カワカミ:Organic Callはもともとライヴの本数が多いバンドなんです。ツアー以外でも遠征もするんですけど、今年それができないなら曲作りや制作に力を入れようという話をしています。ライヴが再開できたらもちろんライヴしながらですけど、より良いものを世に出したいと考えていますね。

植木:より良いものを作るという意味では、今回真也の世界観が広がってきたと思うので、次は我々3人から真也に何かしらアプローチしていけたらいいですね。
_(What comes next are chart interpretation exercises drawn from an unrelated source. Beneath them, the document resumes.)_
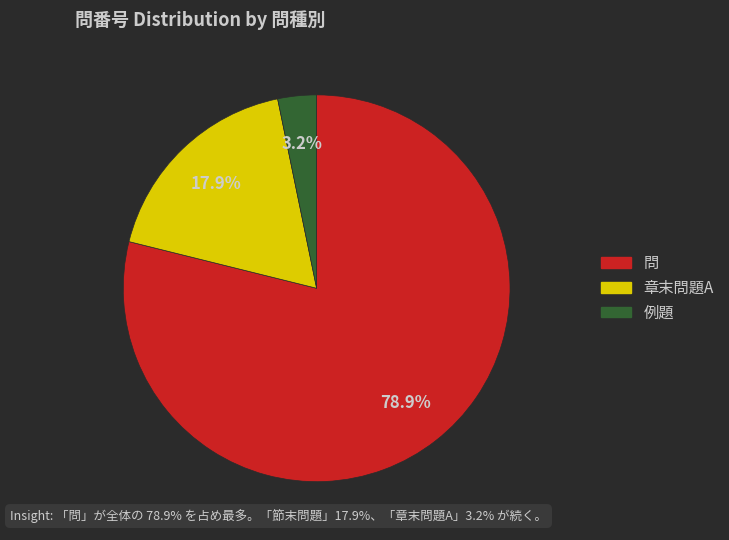

To the nearest percent, what is the average slice percentage?

33%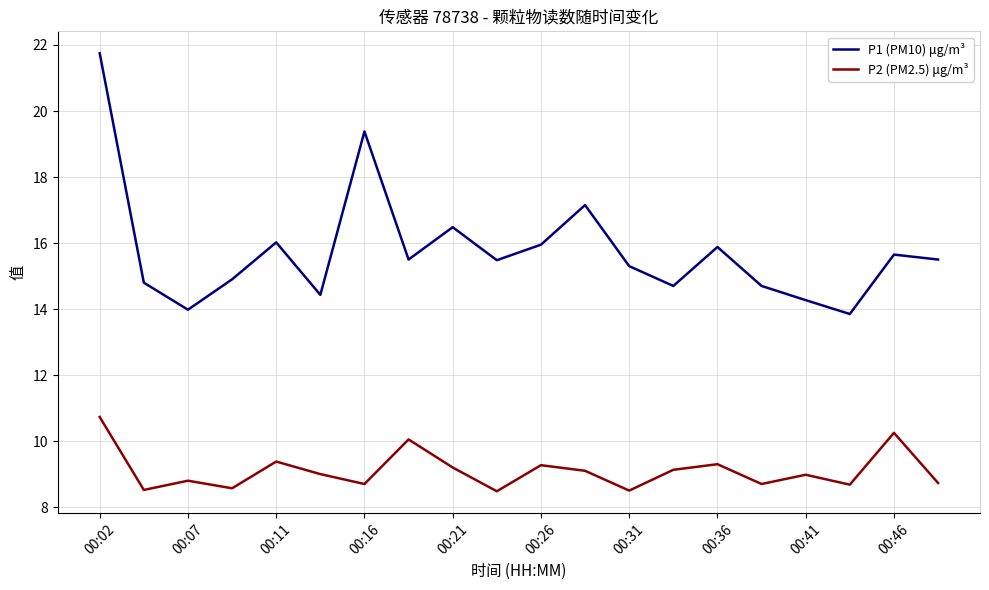

True or false: P1 (PM10) μg/m³ and P2 (PM2.5) μg/m³ intersect in this chart.

False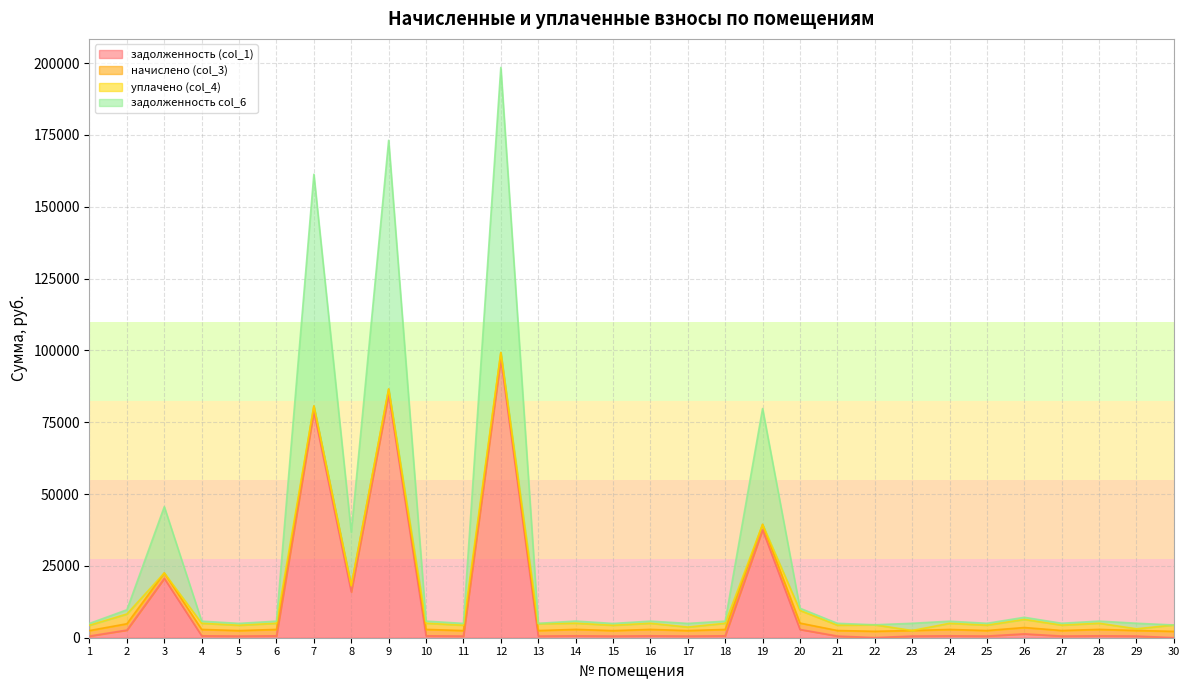

True or false: задолженность col_6 and задолженность (col_1) cross at least once.

False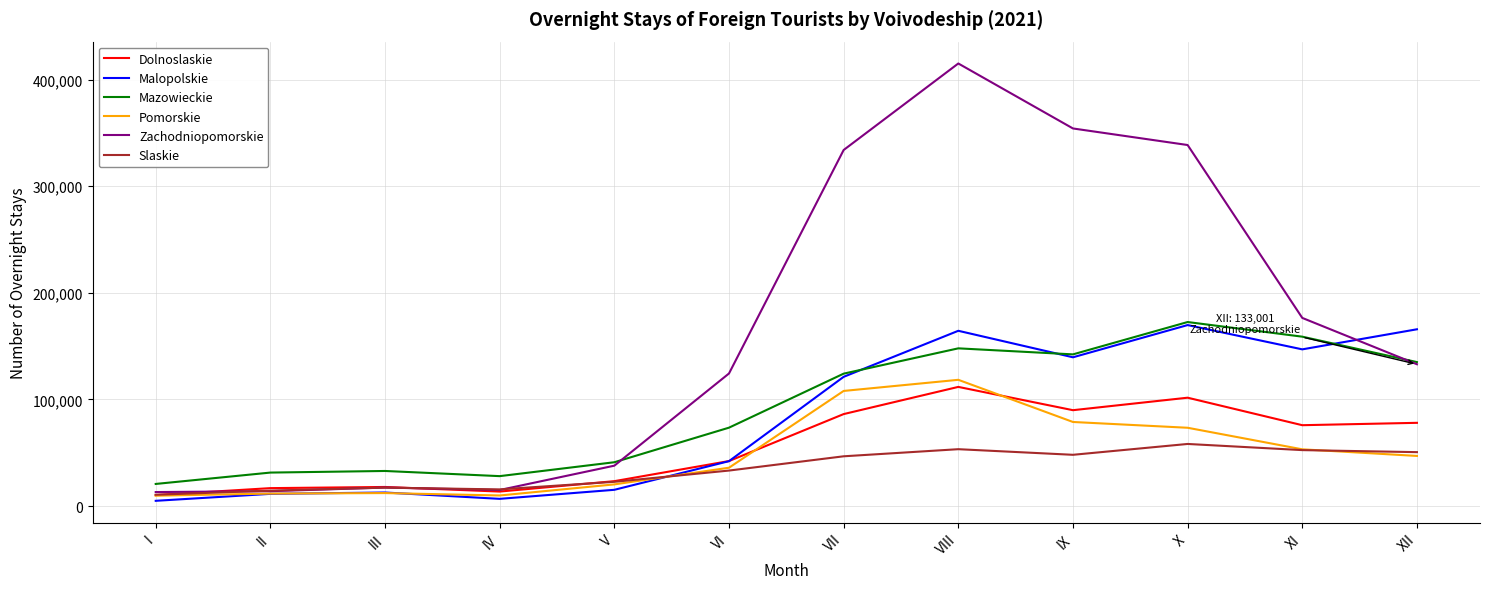

True or false: Zachodniopomorskie and Mazowieckie cross at least once.

True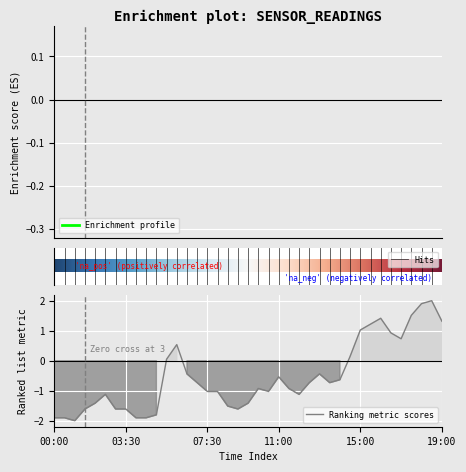

What is the minimum value for Ranking metric scores?

-2.0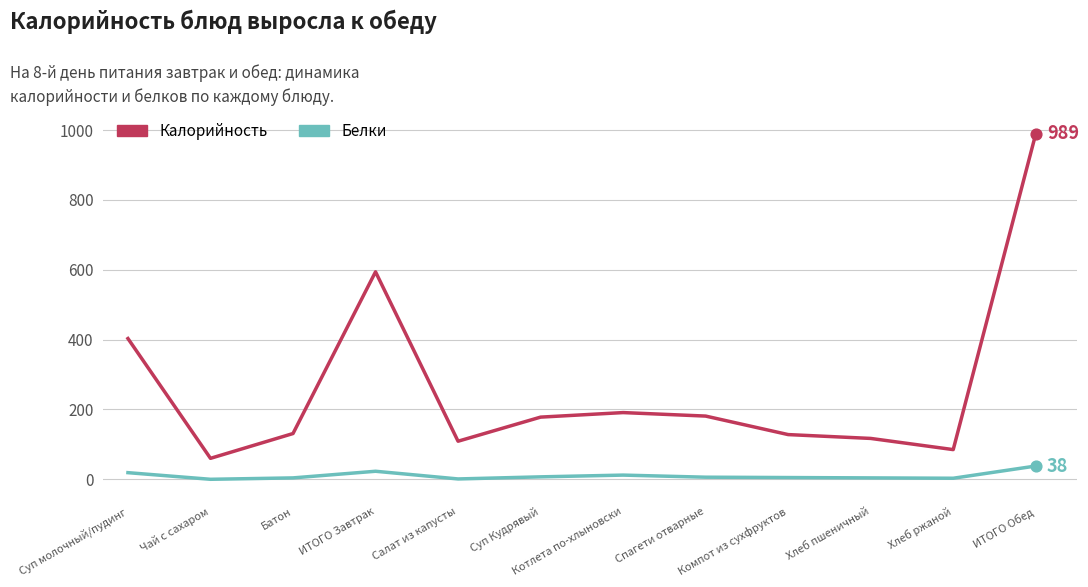

Between Батон and ИТОГО Завтрак, which series saw the biggest shift?

Калорийность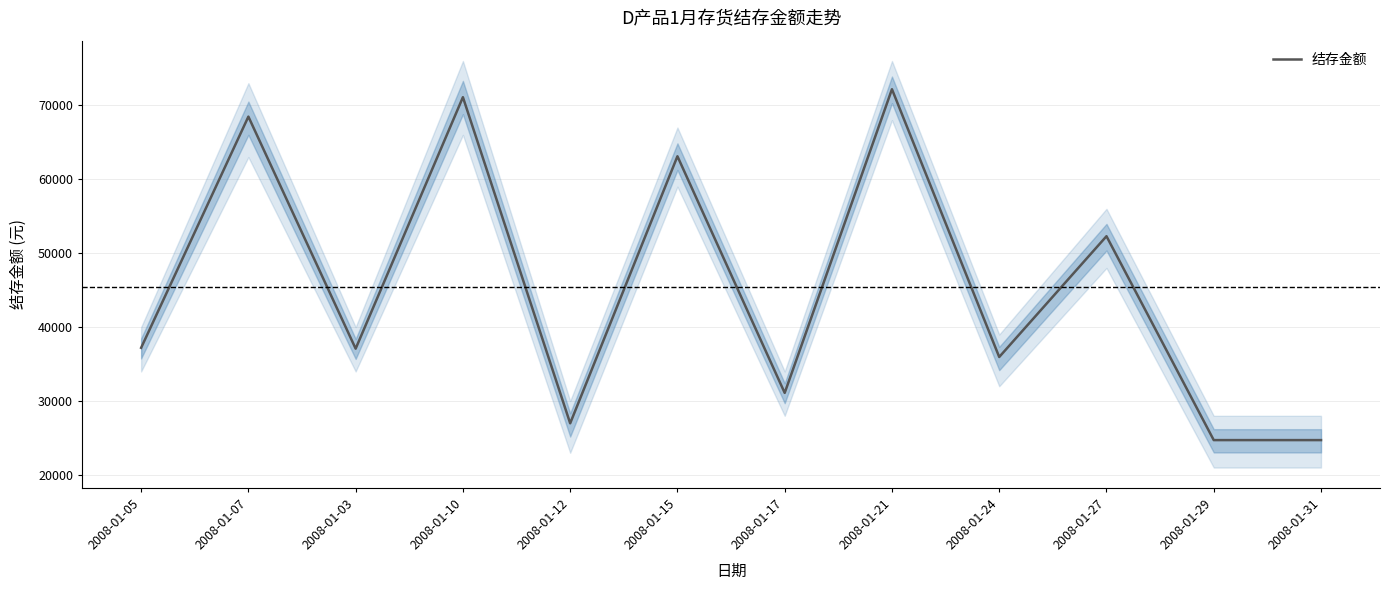

What is the label of the 9th point from the right?

2008-01-10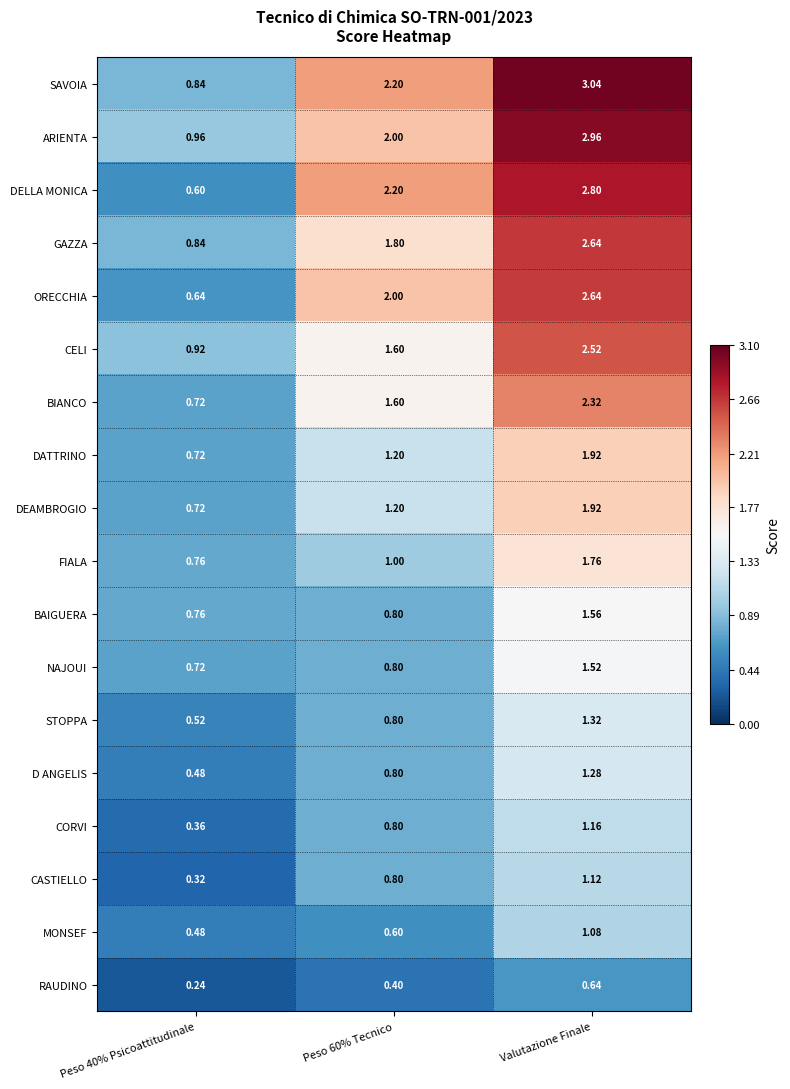

At which category does the chart reach its peak across all series?

Valutazione Finale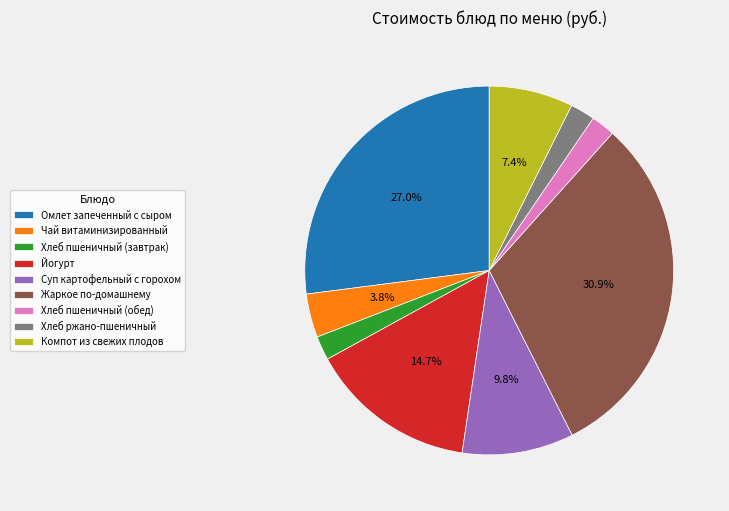

Does Хлеб пшеничный (обед) represent more than half of the total?

No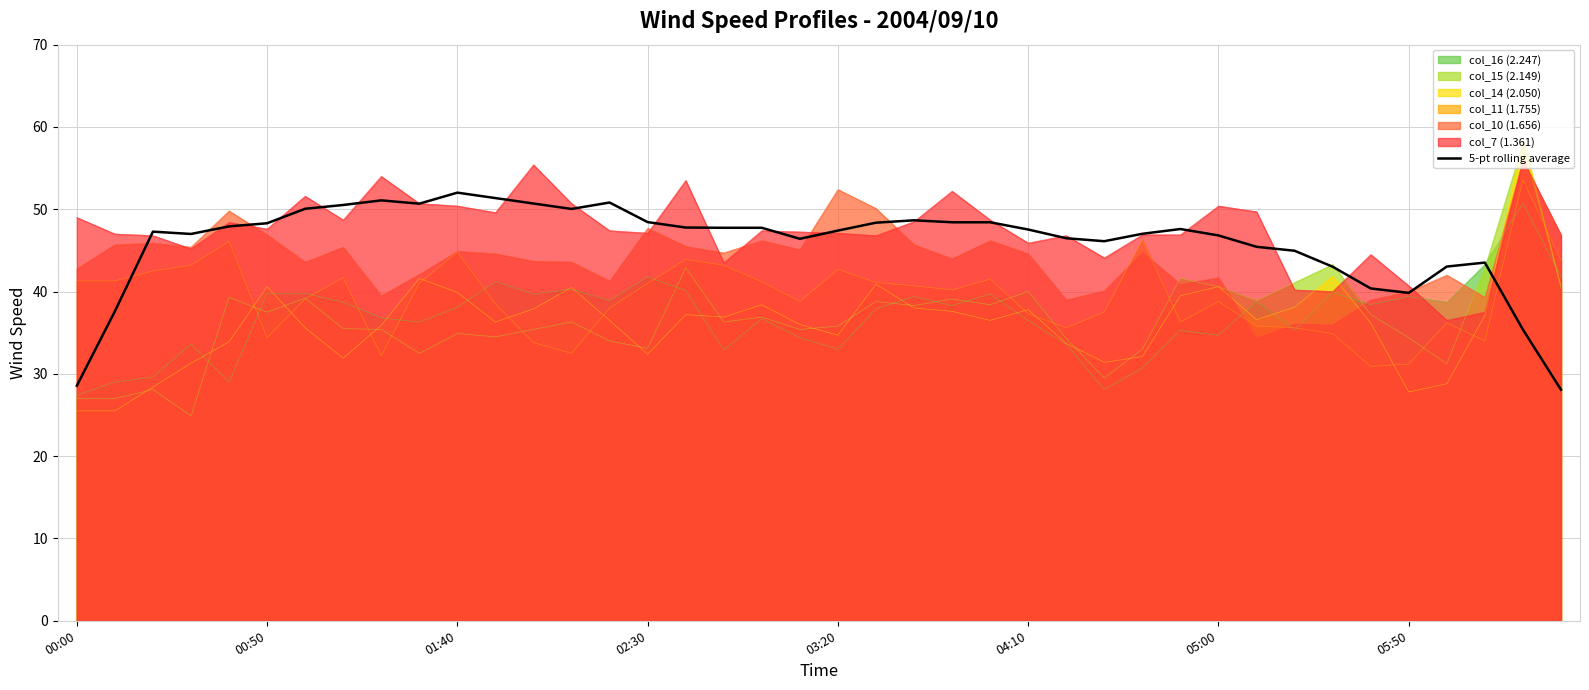

What is the minimum value for col_14 (2.050)?

25.5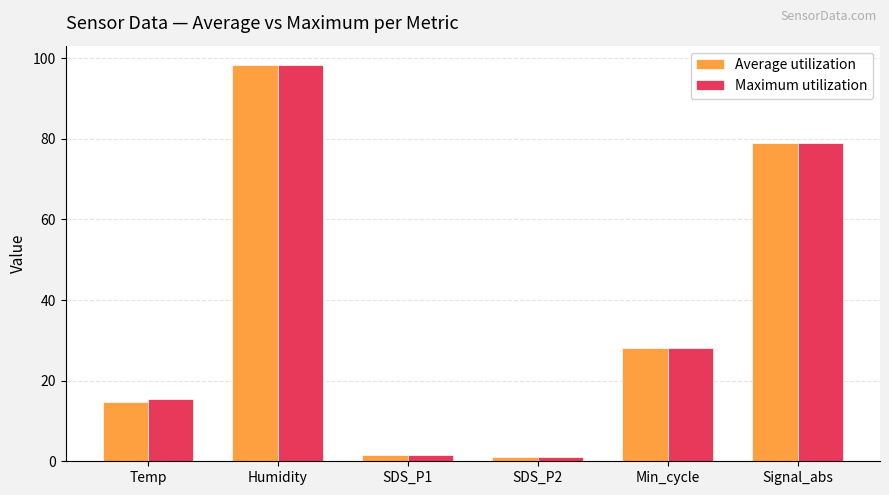

Where is Average utilization nearest to the value 49?

Min_cycle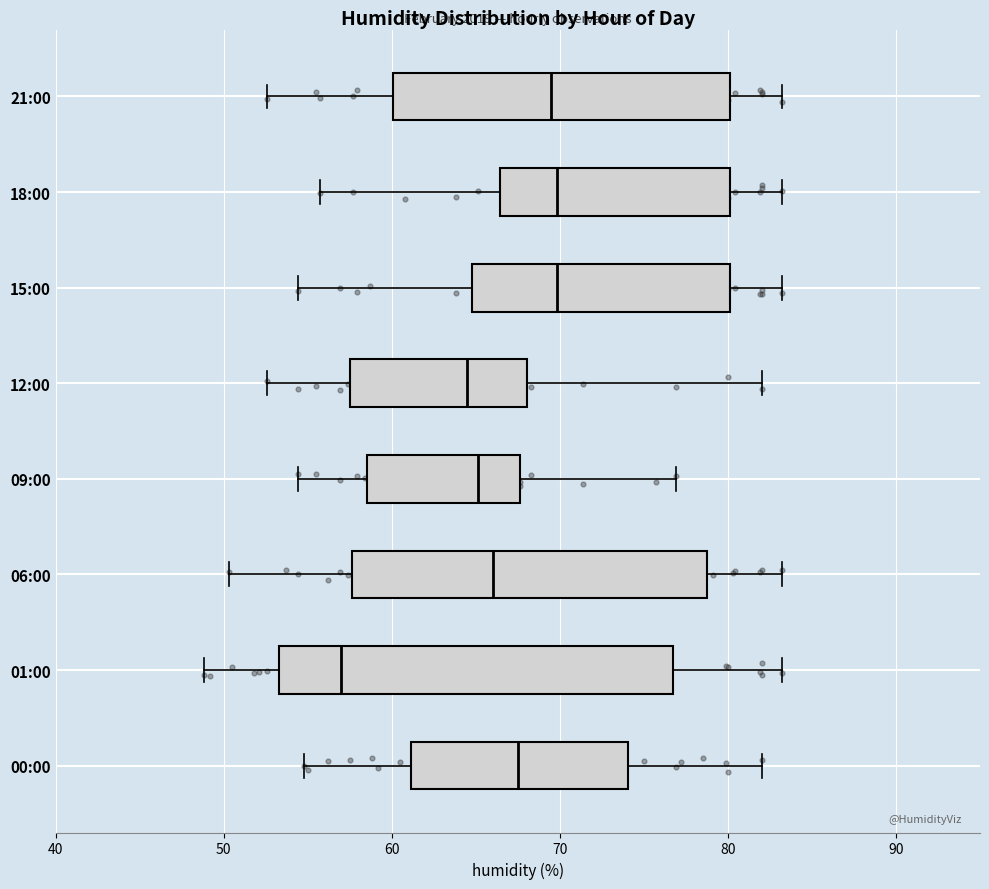

Where does the right whisker of the box for 01:00 end on the x-axis? The values are not printed on the chart, so give them approximately, as read against the axis.

83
バンドの世界観を広げつつ、もっと深く深くバンドの音楽性を追求していきながら、もっとたくさんの人に聴いてもらえるように活動していければいいなと思います。

-最後に、平田さん。

平田:昔から変わらないというか、スタジオでばっと音を鳴らして気持ちいいとか、ライヴでみんなの前で演奏して気持ちいいとか、マスタリングした音源をスタジオで初めて聴く時の高揚感とか、これからも常に持っていたいんです。それにはバンドを続けるってことが一番なのかなと思うので、バンドのステップアップは当たり前にやらなきゃいけないことなんじゃないかなと。それは当然クリアしてワンマン・ライヴ、全国流通、さらにはメジャー・デビューなのか、海外進出なのか、いろいろ限りはないと思うんですけど、何よりも音楽を始めた最初の気持ちをずっと持っているようにしたいです。それが一番ですね。経験を重ねれば重ねるほどそれを維持しながら活動を続けるのは難しいと思うんですけど、僕は絶対持ち続けたまま音楽には向き合うつもりです。

-曲を作るうえでスランプになることはないですか?

平田:レコーディング前はそういう気持ちになることはあるけど、曲が書けなくなることは今までもないし、これからもないような気がします。いずれは来るかもしれないですけどね。でも、曲ができたときの喜び、それを聴いてもらったときの喜びを知っているんで、たぶん無限に作れる気はします。ライヴの楽しさも知っちゃっていますしね。だから、もう戻れないと思っています。